- [SUPPLIED MATERIAL]:
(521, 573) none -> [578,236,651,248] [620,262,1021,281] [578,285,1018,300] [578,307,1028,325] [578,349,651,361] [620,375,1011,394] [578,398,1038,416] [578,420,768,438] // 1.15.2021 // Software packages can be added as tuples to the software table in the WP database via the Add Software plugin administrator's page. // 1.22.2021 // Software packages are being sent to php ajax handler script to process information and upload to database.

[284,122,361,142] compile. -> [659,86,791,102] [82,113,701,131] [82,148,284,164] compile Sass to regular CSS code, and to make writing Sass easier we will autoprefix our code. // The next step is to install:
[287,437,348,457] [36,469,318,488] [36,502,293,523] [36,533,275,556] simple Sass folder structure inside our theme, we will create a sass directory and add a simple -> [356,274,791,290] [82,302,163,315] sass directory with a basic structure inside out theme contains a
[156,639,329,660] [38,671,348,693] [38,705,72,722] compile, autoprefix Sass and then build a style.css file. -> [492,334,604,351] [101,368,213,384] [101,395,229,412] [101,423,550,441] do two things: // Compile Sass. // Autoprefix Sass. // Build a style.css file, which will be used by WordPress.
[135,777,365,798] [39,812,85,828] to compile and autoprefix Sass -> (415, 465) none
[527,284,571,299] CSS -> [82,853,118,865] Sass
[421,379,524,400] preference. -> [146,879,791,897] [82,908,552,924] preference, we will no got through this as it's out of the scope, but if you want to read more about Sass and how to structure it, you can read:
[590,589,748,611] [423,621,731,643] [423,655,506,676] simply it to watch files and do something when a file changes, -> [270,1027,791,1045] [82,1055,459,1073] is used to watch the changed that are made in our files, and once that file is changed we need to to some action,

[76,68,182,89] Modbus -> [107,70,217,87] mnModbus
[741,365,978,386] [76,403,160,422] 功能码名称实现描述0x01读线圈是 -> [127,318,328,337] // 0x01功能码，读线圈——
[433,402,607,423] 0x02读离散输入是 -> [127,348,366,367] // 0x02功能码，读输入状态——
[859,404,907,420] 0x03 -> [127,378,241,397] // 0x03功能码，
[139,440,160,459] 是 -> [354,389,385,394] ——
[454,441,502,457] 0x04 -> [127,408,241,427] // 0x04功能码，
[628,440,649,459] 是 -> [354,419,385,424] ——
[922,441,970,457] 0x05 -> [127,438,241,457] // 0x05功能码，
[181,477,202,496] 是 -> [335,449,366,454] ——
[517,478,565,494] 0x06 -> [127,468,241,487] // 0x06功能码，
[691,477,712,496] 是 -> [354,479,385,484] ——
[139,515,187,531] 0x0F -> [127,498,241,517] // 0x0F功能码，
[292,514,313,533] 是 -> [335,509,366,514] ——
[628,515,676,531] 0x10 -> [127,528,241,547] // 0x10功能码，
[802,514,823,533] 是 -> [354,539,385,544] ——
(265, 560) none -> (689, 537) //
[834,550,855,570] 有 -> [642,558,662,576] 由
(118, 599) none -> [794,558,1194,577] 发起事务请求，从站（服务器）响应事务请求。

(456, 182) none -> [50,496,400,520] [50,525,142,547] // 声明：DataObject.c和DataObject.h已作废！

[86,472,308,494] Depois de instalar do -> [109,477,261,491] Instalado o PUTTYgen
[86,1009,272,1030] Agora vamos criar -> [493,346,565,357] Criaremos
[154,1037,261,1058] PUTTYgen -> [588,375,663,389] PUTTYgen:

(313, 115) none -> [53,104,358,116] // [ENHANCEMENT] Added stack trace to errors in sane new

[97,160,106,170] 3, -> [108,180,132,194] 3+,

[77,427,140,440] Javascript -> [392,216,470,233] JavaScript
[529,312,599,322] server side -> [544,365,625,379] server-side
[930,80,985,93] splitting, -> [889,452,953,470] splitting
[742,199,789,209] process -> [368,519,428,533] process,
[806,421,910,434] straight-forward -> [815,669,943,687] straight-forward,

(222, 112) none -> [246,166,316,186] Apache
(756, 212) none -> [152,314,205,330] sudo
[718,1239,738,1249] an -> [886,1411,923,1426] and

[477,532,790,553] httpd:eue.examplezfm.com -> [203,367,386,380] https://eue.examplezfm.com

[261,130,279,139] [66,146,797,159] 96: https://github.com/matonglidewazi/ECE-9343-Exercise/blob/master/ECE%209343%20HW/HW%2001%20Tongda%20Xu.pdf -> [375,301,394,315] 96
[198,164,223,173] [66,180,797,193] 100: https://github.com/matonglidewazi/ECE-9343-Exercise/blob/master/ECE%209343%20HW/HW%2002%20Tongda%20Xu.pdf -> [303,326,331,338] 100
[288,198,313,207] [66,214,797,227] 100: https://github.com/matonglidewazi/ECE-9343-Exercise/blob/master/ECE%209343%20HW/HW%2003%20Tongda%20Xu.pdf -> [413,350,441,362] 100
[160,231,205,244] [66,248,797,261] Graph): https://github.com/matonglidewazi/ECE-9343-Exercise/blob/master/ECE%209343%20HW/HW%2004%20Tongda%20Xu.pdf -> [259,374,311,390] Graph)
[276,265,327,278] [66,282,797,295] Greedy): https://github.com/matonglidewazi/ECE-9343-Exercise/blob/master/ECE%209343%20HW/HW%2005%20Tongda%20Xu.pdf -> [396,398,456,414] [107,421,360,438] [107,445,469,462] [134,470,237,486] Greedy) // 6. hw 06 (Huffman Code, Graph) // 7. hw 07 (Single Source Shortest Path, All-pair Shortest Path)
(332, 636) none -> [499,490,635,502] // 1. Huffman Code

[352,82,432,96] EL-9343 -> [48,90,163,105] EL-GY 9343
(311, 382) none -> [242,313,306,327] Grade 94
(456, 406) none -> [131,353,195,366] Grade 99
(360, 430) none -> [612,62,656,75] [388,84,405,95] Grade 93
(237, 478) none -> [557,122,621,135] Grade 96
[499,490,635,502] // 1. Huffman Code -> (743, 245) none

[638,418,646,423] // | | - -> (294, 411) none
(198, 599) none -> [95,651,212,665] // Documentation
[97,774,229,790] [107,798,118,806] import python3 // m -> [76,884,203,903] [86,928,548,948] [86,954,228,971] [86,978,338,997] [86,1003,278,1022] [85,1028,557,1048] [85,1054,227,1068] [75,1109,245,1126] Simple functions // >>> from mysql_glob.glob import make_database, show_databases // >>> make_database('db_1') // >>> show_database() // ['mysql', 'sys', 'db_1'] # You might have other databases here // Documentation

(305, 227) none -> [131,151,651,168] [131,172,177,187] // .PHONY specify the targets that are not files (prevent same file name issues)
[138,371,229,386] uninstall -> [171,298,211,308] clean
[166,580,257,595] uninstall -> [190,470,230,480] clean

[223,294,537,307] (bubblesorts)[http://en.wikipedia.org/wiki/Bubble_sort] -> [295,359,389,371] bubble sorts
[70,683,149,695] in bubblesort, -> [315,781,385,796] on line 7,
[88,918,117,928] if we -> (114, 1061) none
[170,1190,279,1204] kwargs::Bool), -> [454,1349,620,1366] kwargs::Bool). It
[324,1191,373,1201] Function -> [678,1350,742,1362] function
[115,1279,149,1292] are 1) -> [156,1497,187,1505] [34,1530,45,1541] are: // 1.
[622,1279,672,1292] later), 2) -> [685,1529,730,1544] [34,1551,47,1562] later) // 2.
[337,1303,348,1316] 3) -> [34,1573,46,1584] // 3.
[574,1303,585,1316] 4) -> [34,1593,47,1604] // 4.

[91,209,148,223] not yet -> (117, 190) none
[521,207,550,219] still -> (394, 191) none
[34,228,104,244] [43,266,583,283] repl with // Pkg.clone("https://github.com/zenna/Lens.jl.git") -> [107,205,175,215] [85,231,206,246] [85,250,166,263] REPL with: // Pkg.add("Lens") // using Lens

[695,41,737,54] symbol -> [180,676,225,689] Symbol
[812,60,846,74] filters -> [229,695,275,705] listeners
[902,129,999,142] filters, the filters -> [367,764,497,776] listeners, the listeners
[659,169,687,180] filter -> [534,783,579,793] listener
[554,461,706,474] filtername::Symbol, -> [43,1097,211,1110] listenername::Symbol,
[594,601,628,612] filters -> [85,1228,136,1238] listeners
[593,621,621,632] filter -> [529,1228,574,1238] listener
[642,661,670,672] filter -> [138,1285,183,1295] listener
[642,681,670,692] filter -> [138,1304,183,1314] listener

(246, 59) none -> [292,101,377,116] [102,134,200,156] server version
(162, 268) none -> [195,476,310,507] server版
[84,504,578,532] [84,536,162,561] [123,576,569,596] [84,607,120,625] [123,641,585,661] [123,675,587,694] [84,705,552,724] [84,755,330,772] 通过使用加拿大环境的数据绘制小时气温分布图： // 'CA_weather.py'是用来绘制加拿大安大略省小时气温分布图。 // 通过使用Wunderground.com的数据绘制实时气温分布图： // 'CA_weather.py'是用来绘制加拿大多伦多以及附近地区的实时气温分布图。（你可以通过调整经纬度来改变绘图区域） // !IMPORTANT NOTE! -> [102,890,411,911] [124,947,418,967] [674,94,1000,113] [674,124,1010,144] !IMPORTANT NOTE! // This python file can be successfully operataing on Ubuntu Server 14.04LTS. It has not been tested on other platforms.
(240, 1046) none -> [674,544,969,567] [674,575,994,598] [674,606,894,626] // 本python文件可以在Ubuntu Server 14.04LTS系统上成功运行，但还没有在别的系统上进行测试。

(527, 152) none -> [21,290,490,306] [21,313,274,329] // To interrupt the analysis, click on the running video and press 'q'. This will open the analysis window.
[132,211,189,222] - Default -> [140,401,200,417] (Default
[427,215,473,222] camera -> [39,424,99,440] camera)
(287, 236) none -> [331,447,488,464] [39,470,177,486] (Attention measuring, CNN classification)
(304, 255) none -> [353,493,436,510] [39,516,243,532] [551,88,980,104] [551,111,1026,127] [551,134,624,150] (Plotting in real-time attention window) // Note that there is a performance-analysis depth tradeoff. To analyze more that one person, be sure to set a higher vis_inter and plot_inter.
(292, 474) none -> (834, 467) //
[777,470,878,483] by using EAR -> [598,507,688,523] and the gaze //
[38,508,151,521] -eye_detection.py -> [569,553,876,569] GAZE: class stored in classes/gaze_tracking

- [EXERCISE REQUIREMENTS]: Provide solely the number of lines in the listing that contain "autoprefix".

- [RESULT FOR THIS TASK]: 3